Die Gerichtsbarkeit der Bühne fängt an, wo das Gebiet der weltlichen Gesetze sich endigt. (...) So gewiß sichtbare Darstellung mächtiger wirkt als toter Buchstab' und kalte Erzählung, so gewiß wirkt die Schaubühne tiefer und dauernder als Moral und Gesetze.

Ich möchte Schiller zustimmen, wenn er sagt, daß das Drama zwar keine direkte Veränderung der Zuschauer erbringt, aber zumindest einen Eindruck und ein Mitfühlen erreichen konnte, welches für die Charakterbildung ein Gewinn sein kann. Dem Publikum zu Schillers Zeiten wird dieses Drama besonders nahegegangen sein, da es auf aktuelle Zustände bezogen ist, diese aber genauer, mit mehr Einblicksmöglichkeiten in die Menschen darstellt.

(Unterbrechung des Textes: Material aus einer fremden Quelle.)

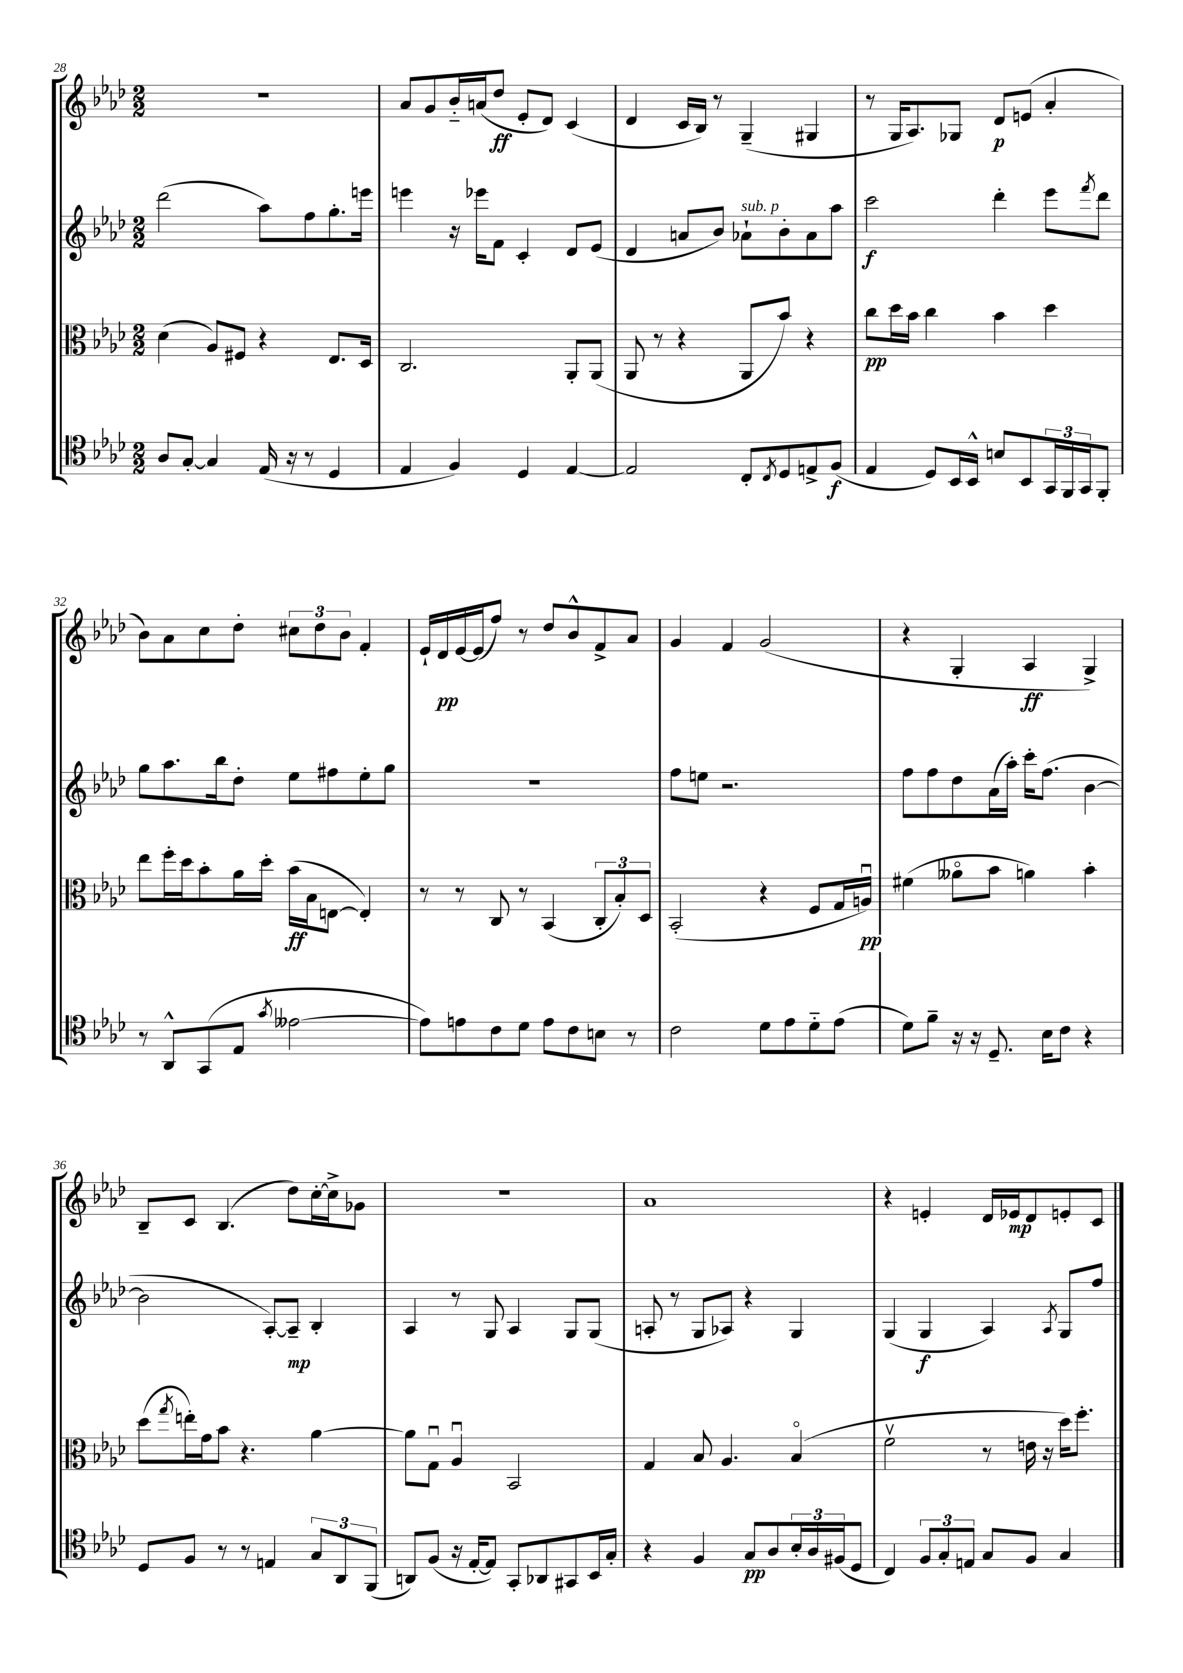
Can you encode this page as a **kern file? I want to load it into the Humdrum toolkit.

**kern	**dynam	**kern	**dynam	**kern	**dynam	**kern	**dynam
*part4	*part4	*part3	*part3	*part2	*part2	*part1	*part1
*staff4	*staff4	*staff3	*staff3	*staff2	*staff2	*staff1	*staff1
*clefC4	*	*clefC3	*	*clefG2	*	*clefG2	*
*k[b-e-a-d-]	*	*k[b-e-a-d-]	*	*k[b-e-a-d-]	*	*k[b-e-a-d-]	*
*M2/2	*	*M2/2	*	*M2/2	*	*M2/2	*
=28	=28	=28	=28	=28	=28	=28	=28
8A-/L	.	(4d-\	.	(2ddd-\	.	1r	.
[8G'/J	.	.	.	.	.	.	.
4G/]	.	8A-/L)	.	.	.	.	.
.	.	8F#X/J	.	.	.	.	.
(16E-/	.	4r	.	8aa-\L)	.	.	.
16r	.	.	.	.	.	.	.
8r	.	.	.	8ff\	.	.	.
4D-/	.	8.E-/L	.	8.gg'\	.	.	.
.	.	16D-/Jk	.	16eeen\Jk	.	.	.
=29	=29	=29	=29	=29	=29	=29	=29
4E-/	.	2.C/	.	4eeen\	.	8a-/L	.
.	.	.	.	.	.	8g/	.
4F/)	.	.	.	16r	.	16b-/L	.
.	.	.	.	16eee-X\KL	.	(16an/J	.
.	.	.	.	8f\J	.	8dd-/J	ff
4D-/	.	.	.	4c'/	.	8e-'/L	.
.	.	.	.	.	.	8d-/J)	.
[4E-/	.	8AA-'/L	.	8d-/L	.	(4c/	.
.	.	(8AA-/J	.	(8e-/J	.	.	.
=30	=30	=30	=30	=30	=30	=30	=30
2E-/]	.	8AA-/	.	4d-/	.	4d-/	.
.	.	8r	.	.	.	.	.
.	.	4r	.	8an/L	.	16c/LL	.
.	.	.	.	.	.	16B-/JJ)	.
.	.	.	.	8b-/J)	.	8r	.
!	!	!	!	!LO:TX:a:i:t=sub. p	!	!	!
8C'/L	.	8AA-/L	.	8a-X`\L	.	(4G~/	.
8qC/	.	.	.	.	.	.	.
8D-/	.	8b-/J)	.	8b-'\	.	.	.
8En^/	.	4r	.	8a-\	.	4G#X/	.
(8F/J	f	.	.	8aa-\J	.	.	.
=31	=31	=31	=31	=31	=31	=31	=31
4E-/	.	8cc\L	pp	2ccc\	f	8r	.
.	.	16dd-\L	.	.	.	16G/KL	.
.	.	16b-\JJ	.	.	.	8.A-/)	.
8D-/L)	.	4cc\	.	.	.	.	.
16BB-/L	.	.	.	.	.	8G-X/J	.
16BB-^^/JJ	.	.	.	.	.	.	.
8Bn/L	.	4b-\	.	4ddd-'\	.	8d-/L	p
8BB-/	.	.	.	.	.	(8en/J	.
24GG/L	.	4dd-\	.	8eee-\L	.	4a-'/	.
24FF/	.	.	.	.	.	.	.
24GG/J	.	.	.	.	.	.	.
.	.	.	.	8qfff/	.	.	.
8FF'/J	.	.	.	8ddd-\J	.	.	.
!!LO:LB:g=z
=32	=32	=32	=32	=32	=32	=32	=32
8r	.	8ee-\L	.	8gg\L	.	8b-\L)	.
8AA-^^/L	.	16ff'\L	.	8.aa-\	.	8a-\	.
.	.	16dd-\J	.	.	.	.	.
(8GG/	.	8b-'\	.	.	.	8cc\	.
.	.	.	.	16bb-\k	.	.	.
8E-/J	.	16a-\L	.	8dd-'\J	.	8dd-'\J	.
.	.	16dd-'\JJ	.	.	.	.	.
8qg/	.	.	.	.	.	.	.
[2e--X\	.	(16b-\LL	ff	8ee-\L	.	12cc#X\L	.
.	.	16B-\J	.	.	.	.	.
.	.	.	.	.	.	12dd-\	.
.	.	[8En\J	.	8ff#X\	.	.	.
.	.	.	.	.	.	12b-\J	.
.	.	4E'/])	.	8ee-'\	.	4f'/	.
.	.	.	.	8gg\J	.	.	.
=33	=33	=33	=33	=33	=33	=33	=33
8e--\L])	.	8r	.	1r	.	16e-`/LL	.
.	.	.	.	.	.	16d-/	pp
8en\	.	8r	.	.	.	[16e-/	.
.	.	.	.	.	.	(16e-/J]	.
8c\	.	8C/	.	.	.	8ff/J)	.
8d-\J	.	8r	.	.	.	8r	.
8e\L	.	(4BB-/	.	.	.	8dd-/L	.
8c\	.	.	.	.	.	8b-^^/	.
8Bn\J	.	12C'/L	.	.	.	8f^/	.
.	.	12B-'/)	.	.	.	.	.
8r	.	.	.	.	.	8a-/J	.
.	.	12D-/J	.	.	.	.	.
=34	=34	=34	=34	=34	=34	=34	=34
2c\	.	(2BB-'/	.	8ff\L	.	4g/	.
.	.	.	.	8een\J	.	.	.
.	.	.	.	2.r	.	4f/	.
8d-\L	.	4r	.	.	.	(2g/	.
8e-\	.	.	.	.	.	.	.
8d-\	.	8F/L	.	.	.	.	.
(8e-\J	.	16G/L	.	.	.	.	.
.	.	16Anu/JJ)	pp	.	.	.	.
=35	=35	=35	=35	=35	=35	=35	=35
8d-\L)	.	(4f#X\	.	8ff\L	.	4r	.
8f~\J	.	.	.	8ff\	.	.	.
16r	.	8a--X\L	.	8dd-\	.	4G'/	.
16r	.	.	.	.	.	.	.
8.D-~/	.	8b-\J	.	(16a-\L	.	.	.
.	.	.	.	16aa-'\JJ)	.	.	.
.	.	4an\)	.	16ccc'\KL	.	4A-/	ff
16B-\KL	.	.	.	(8.ff\J	.	.	.
8c\J	.	.	.	.	.	.	.
4r	.	4b-'\	.	[4b-\	.	4G^/)	.
!!LO:LB:g=z
=36	=36	=36	=36	=36	=36	=36	=36
8D-/L	.	(8dd-\L	.	2b-\]	.	8B-~/L	.
.	.	8qgg/	.	.	.	.	.
8F/J	.	16een'\L)	.	.	.	8c/J	.
.	.	16g\J	.	.	.	.	.
8r	.	8b-\J	.	.	.	(4.B-/	.
8r	.	4.r	.	.	.	.	.
4En/	.	.	.	[8A-'/L)	.	.	.
.	.	.	.	8A-~/J]	mp	8dd-\L)	.
12G/L	.	[4a-\	.	4B-'/	.	[16cc'\L	.
.	.	.	.	.	.	16cc^\J]	.
12AA-/	.	.	.	.	.	.	.
.	.	.	.	.	.	8g-X\J	.
(12FF/J	.	.	.	.	.	.	.
=37	=37	=37	=37	=37	=37	=37	=37
8AAn/L)	.	8a-\L]	.	4A-/	.	1r	.
(8F/J	.	8Gu\J	.	.	.	.	.
16r	.	4A-u/	.	8r	.	.	.
[16E-'/KL	.	.	.	.	.	.	.
8E-/J])	.	.	.	8G/	.	.	.
8GG'/L	.	2BB-/	.	4A-/	.	.	.
8AA-X/	.	.	.	.	.	.	.
8GG#X/	.	.	.	8G/L	.	.	.
16BB-/L	.	.	.	(8G/J	.	.	.
16G'/JJ	.	.	.	.	.	.	.
=38	=38	=38	=38	=38	=38	=38	=38
4r	.	4G/	.	8An'/	.	1a-	.
.	.	.	.	8r	.	.	.
4F/	.	8B-/	.	8G/L	.	.	.
.	.	4.A-/	.	8A-X/J)	.	.	.
8G/L	pp	.	.	4r	.	.	.
8A-/	.	.	.	.	.	.	.
24B-'/L	.	(4B-/	.	4G/	.	.	.
24A-/	.	.	.	.	.	.	.
(24F#X/J	.	.	.	.	.	.	.
8D-/J	.	.	.	.	.	.	.
=39	=39	=39	=39	=39	=39	=39	=39
4C/)	.	2fv\	.	(4G/	.	4r	.
12F/L	.	.	.	4G/	f	4en'/	.
12G'/	.	.	.	.	.	.	.
12En/J	.	.	.	.	.	.	.
8G/L	.	8r	.	4A-/)	.	16d-/LL	.
.	.	.	.	.	.	16e-X/J	mp
8F/J	.	16en\	.	.	.	8d-/	.
.	.	16r	.	.	.	.	.
.	.	.	.	8qA-/	.	.	.
4G/	.	16dd-\KL)	.	8G/L	.	8en'/	.
.	.	8.ff'\J	.	.	.	.	.
.	.	.	.	8ff/J	.	8c/J	.
==	==	==	==	==	==	==	==
*-	*-	*-	*-	*-	*-	*-	*-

Die Wirkung dieses Dramas in heutiger Zeit ist schwerer zu bestimmen. Die angegriffenen Zustände und Handlungen historischer Art liegen nach heutigen Maßstäben weit zurück. Doch dient das Theater vielleicht gerade heute weniger der Belustigung als der Auseinandersetzung mit dem gebotenen Stoff, da schlichte Unterhaltung inzwischen durch andere Medien preiswerter und bequemer geboten wird. Die gesellschaftlichen Konflikte mögen antiquiert erscheinen, die Definitionen von Persönlichkeit und Glück, bei Schiller bürgerliche Bescheidenheit im Gegensatz zur materiellen Oberflächlichkeit des Hofes, könnten auch heute noch von Bedeutung sein.